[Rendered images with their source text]
========

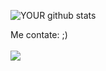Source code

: 
![YOUR github stats](https://github-readme-stats.vercel.app/api?username=leomarsousajr)

Me contate: ;) </br></br>
[<img src="https://img.shields.io/badge/whatsapp-%230077B5.svg?&style=for-the-badge&logo=linkedin&logoColor=white" />](https://www.linkedin.com/in/leomar-sousa-766139216/)
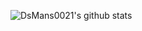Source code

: ![DsMans0021's github stats](https://github-readme-stats.vercel.app/api?username=DsMans0021&show_icons=true&include_all_commits=true&count_private=true&line_height=30) 
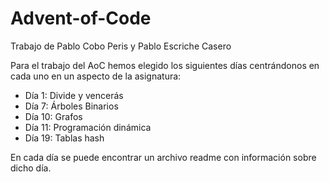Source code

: # Advent-of-Code

Trabajo de Pablo Cobo Peris y Pablo Escriche Casero

Para el trabajo del AoC hemos elegido los siguientes días centrándonos en cada uno en un aspecto de la asignatura:
- Día 1: Divide y vencerás
- Día 7: Árboles Binarios
- Día 10: Grafos
- Día 11: Programación dinámica
- Día 19: Tablas hash

En cada día se puede encontrar un archivo readme con información sobre dicho día.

========

→ **To do**: Quote the lines of the items above, starting with the line that contains "Trabajo de Pablo" and continuing through the end of the items.

→ **Answer space**:
Trabajo de Pablo Cobo Peris y Pablo Escriche Casero

Para el trabajo del AoC hemos elegido los siguientes días centrándonos en cada uno en un aspecto de la asignatura:
- Día 1: Divide y vencerás
- Día 7: Árboles Binarios
- Día 10: Grafos
- Día 11: Programación dinámica
- Día 19: Tablas hash

En cada día se puede encontrar un archivo readme con información sobre dicho día.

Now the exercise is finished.